A seemingly endless amount of festivals are scheduled for the next few months, and there is very little consensus about whether they should continue. (They all appear to agree on removing DaBaby from their lineups, though.)

We are in the inherent risk portion of the pandemic, and even though some people wore masks at the shows I attended, they were few and far between. Vaccine and COVID test checks were, at best, negligible, or easily foiled. People streamed into the Foo Fighters show holding phones or cards in the air, speeding by hapless security guards. Not 30 seconds into sitting down at the show, I heard one of the men seated behind me talking about how easy it was to pass off someone else’s vaccination proof as his own. The protesters outside complaining about the show’s vaccine requirement — who were giving off intense crisis actor energy — really had little to worry about. The whole exercise is a public health trust fall.

(Are you ready for the irony? Foo Fighters were scheduled to perform a similar show in Los Angeles the next week, but they had to postpone it — because someone in their team contracted COVID.)

In place of guaranteed health security there is, I suppose, adrenaline. The adrenaline of being in the room as something alchemical happens overrides the potential worry, wisely or not. The adrenaline emphasizes just how unsated we have been these past many months. We make trade-offs every day during this pandemic, take tiny risks in exchange for moments of bliss. The opportunity for adrenaline is simply a new one.

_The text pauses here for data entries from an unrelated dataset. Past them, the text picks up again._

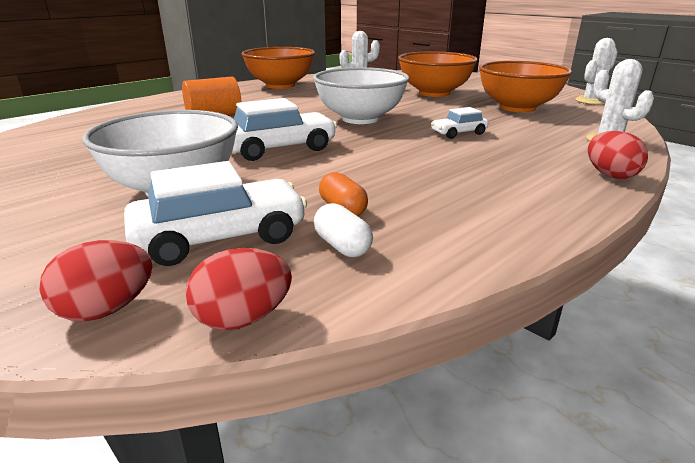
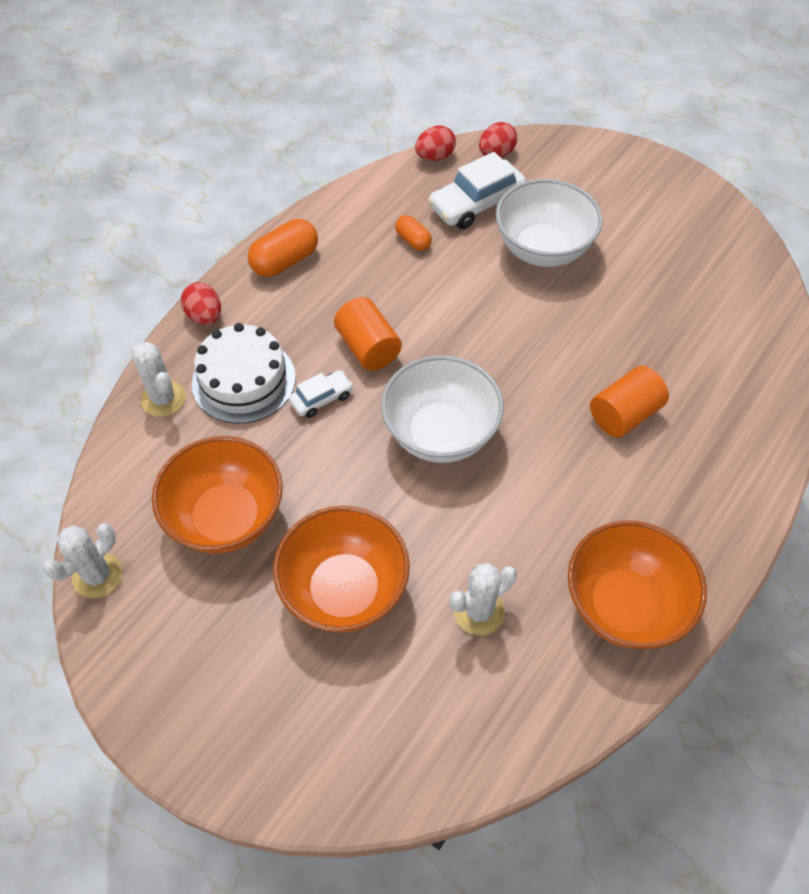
camera: 170 degrees right, 30 degrees up
(279, 148) = (499, 331): white car -> none
(342, 246) = (404, 206): white capsule -> none
(415, 149) = (368, 347): none -> orange cylinder
(530, 206) = (285, 261): none -> orange capsule
(536, 143) = (243, 380): none -> white cake

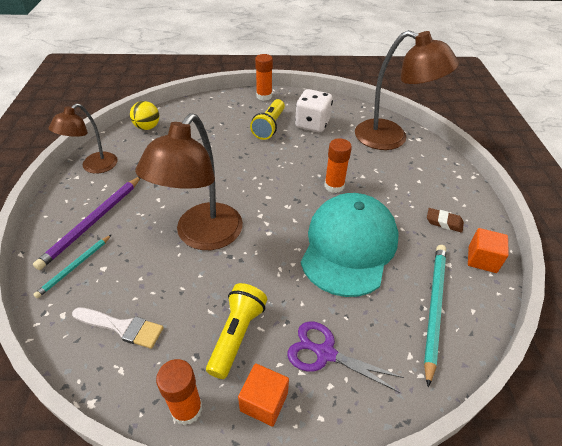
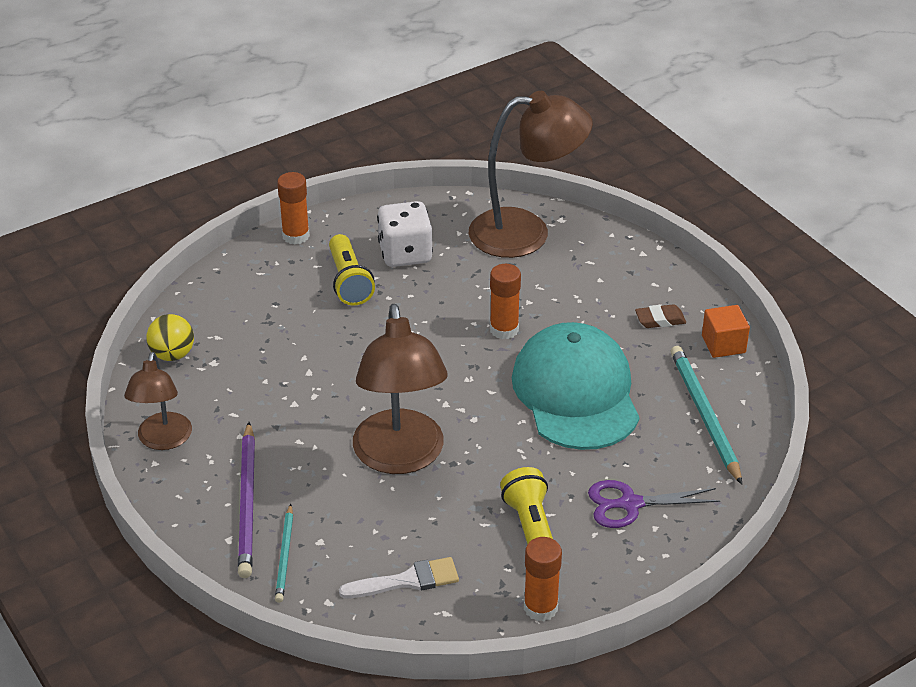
camera: 30 degrees left, 5 degrees down
(264, 402) = (605, 568): orange cube -> none

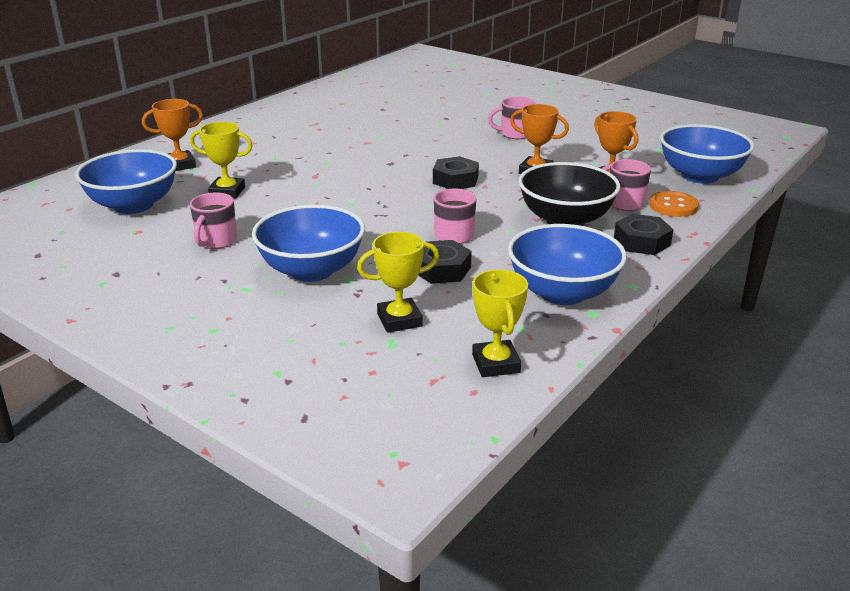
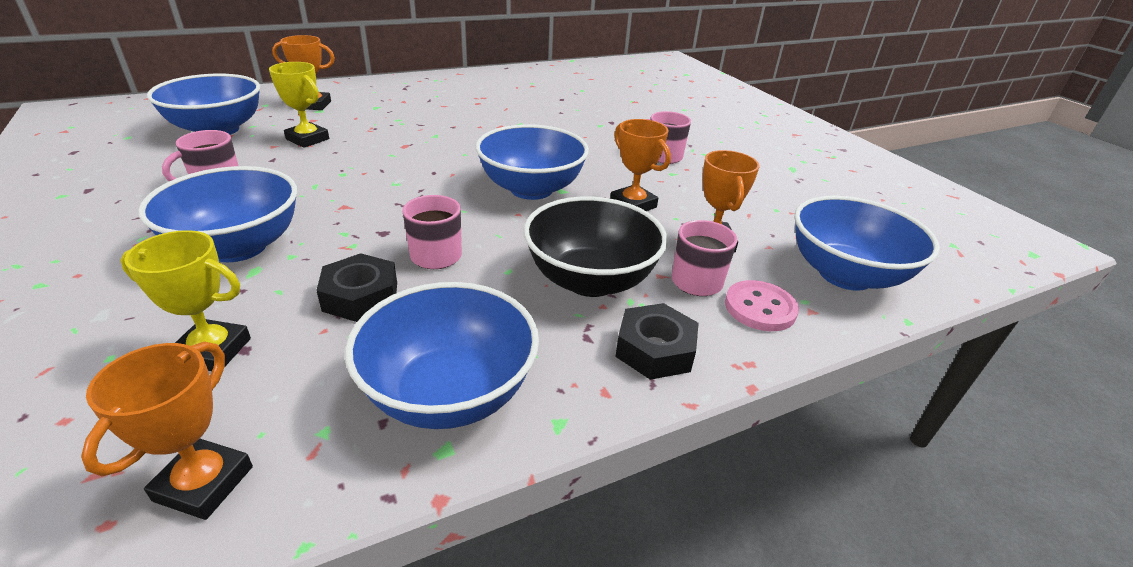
camera: 25 degrees right, 5 degrees up
(455, 180) = (531, 189): black nut -> blue bowl
(496, 363) = (204, 483): yellow trophy -> orange trophy
(673, 206) = (760, 308): orange button -> pink button

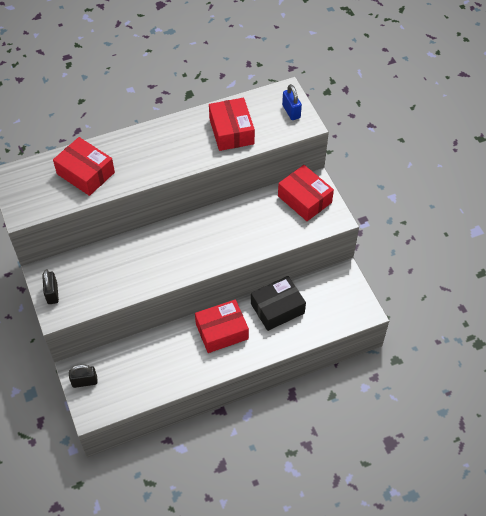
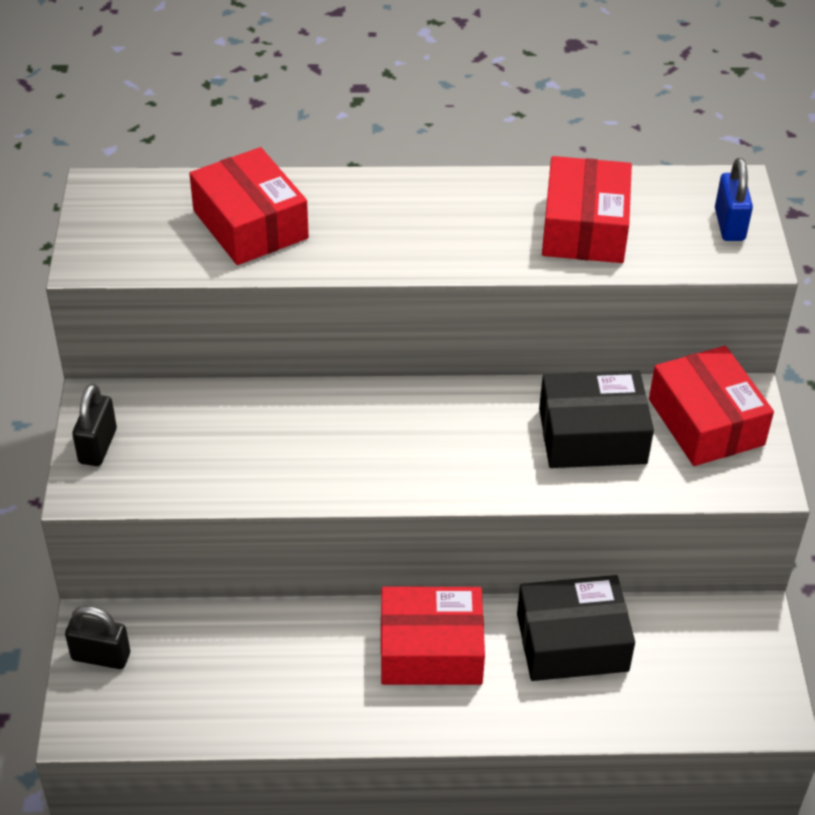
camera: 20 degrees right, 10 degrees down
(261, 220) = (592, 436): none -> black box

That pulse was tangible the first couple of times I went out — afterward, I was riddled with postgame giddiness, energy that kept me awake past my usual (very late) bedtime. I was up so late after the Fuerza Regida concert that I almost slept through my morning flight home.

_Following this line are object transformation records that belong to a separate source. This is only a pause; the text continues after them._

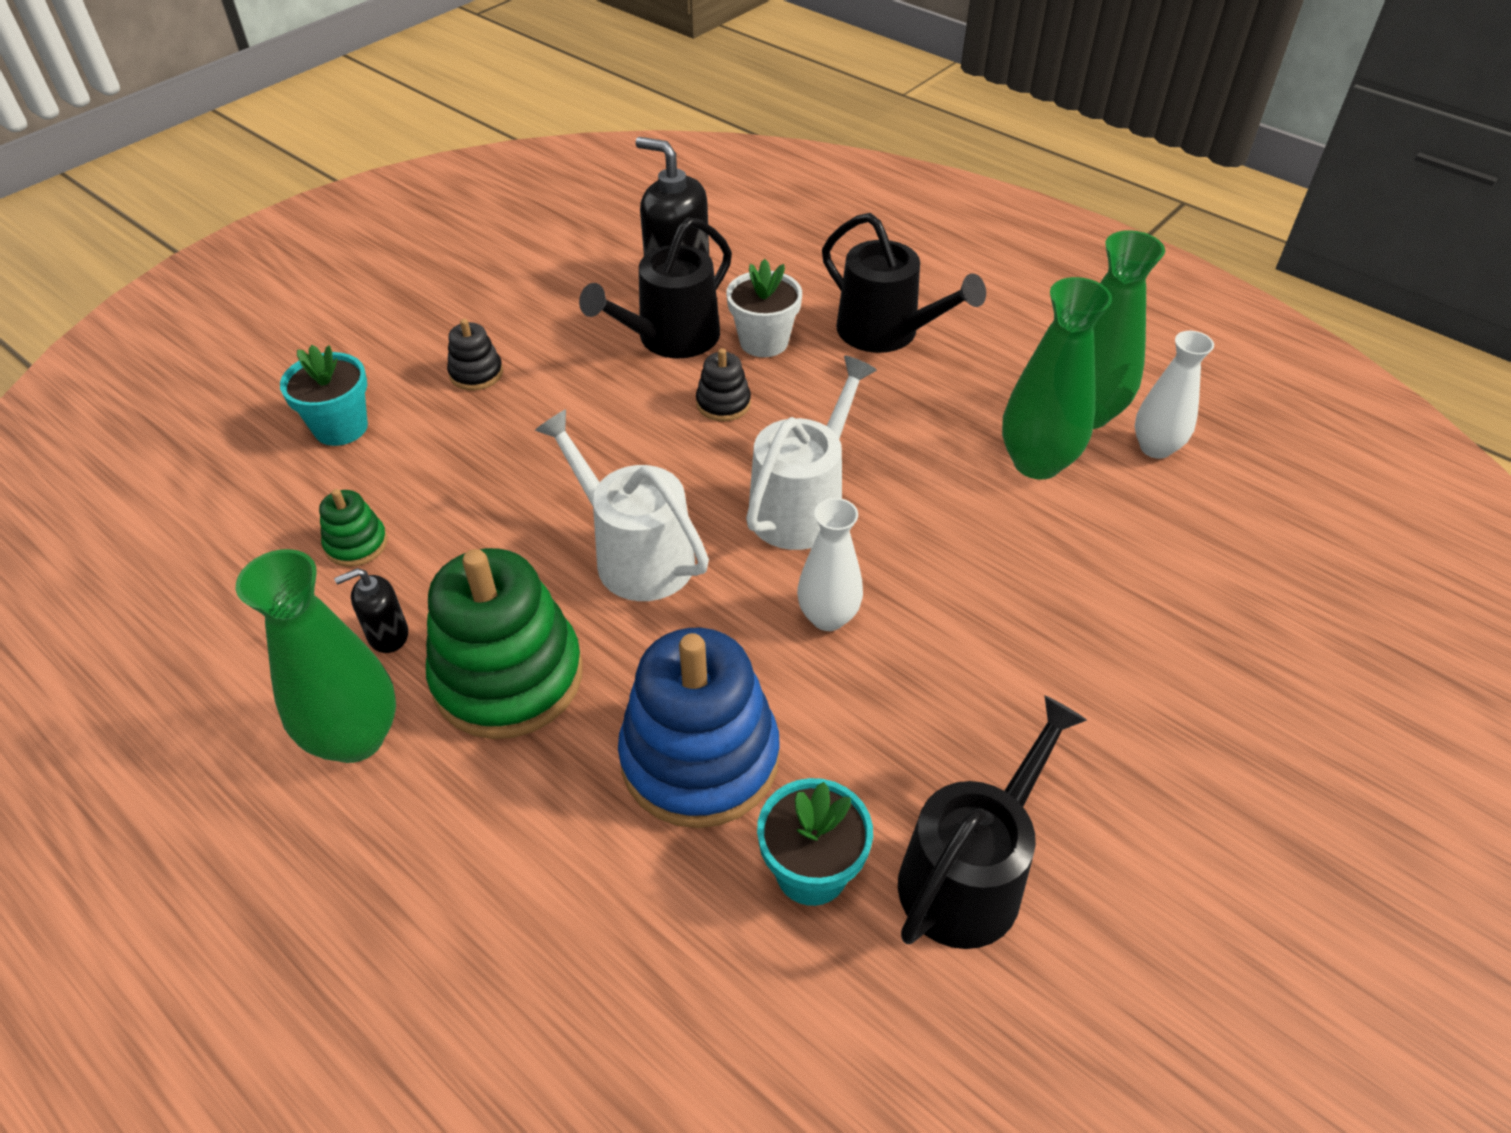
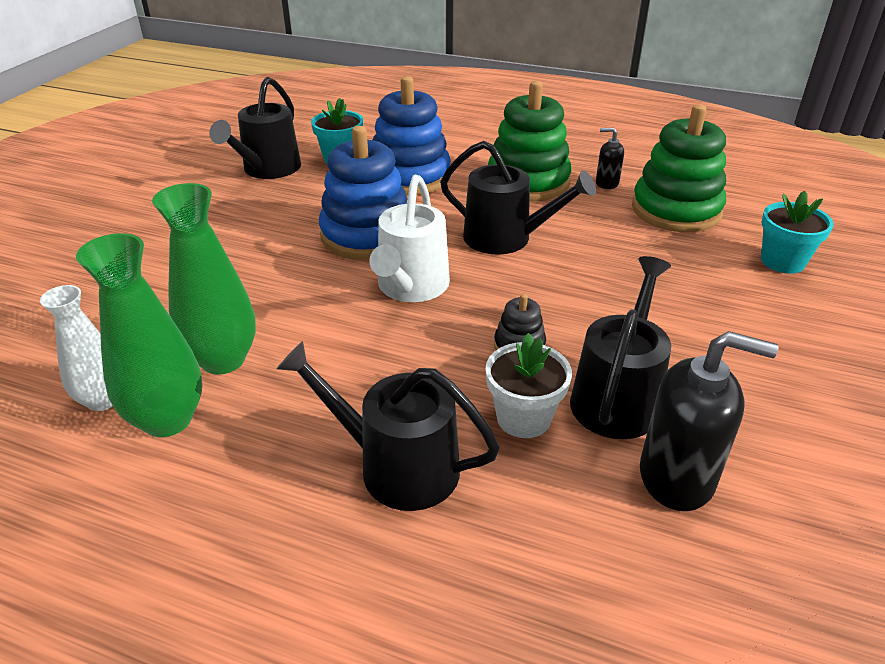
camera: 160 degrees right, 10 degrees down
(355, 737) = (576, 154): green vase -> none
(356, 544) = (676, 210): green stacking toy -> green stacking toy, size x2.20
(387, 635) = (606, 183): black soap dispenser -> black soap dispenser turned 120 degrees counterclockwise
(476, 373) = (745, 320): black stacking toy -> none
(636, 555) = (505, 238): white watering can -> black watering can
(828, 617) = (367, 235): white vase -> blue stacking toy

Nothing compared to the sheer exuberance of the Lox-Dipset battle. It’s hard to conceive of an event better suited to my personal tastes — it was like homecoming, prom and summer vacation all mixed together. Of all the shows I attended the past two months, it’s the only one I would have gone to purely for pleasure in the current climate.

It was terrific, more than terrific: two of New York’s most historically vital hip-hop crews in a loose joust for primacy. Dipset has always preferred flamboyance, and Cam’ron is perhaps the most peacockish rapper ever to emerge from New York. But while his crew had a couple of peaks, the blue-collar persistence and middle-aged wisdom of the Lox made them the clear victor. This was, in every sense, a rumble. It demanded perspiration.

At that point, conversation about the delta variant was already being amplified with discussion of the delta-plus variant. It was the only show I attended where I wore my mask the entire time. (Of course, the weed smell got through here, too.)

And that’s good, because I was screaming, yelling and rapping along for two hours straight, accessing a level of pure joy I had forgotten existed — not just over the past year, but maybe over the past decade. Was it lightly awkward expressing that thrill behind a veil? A little. But if that was the act of individual responsibility that might result in the possibility for collective ecstasy, it really wasn’t that hard.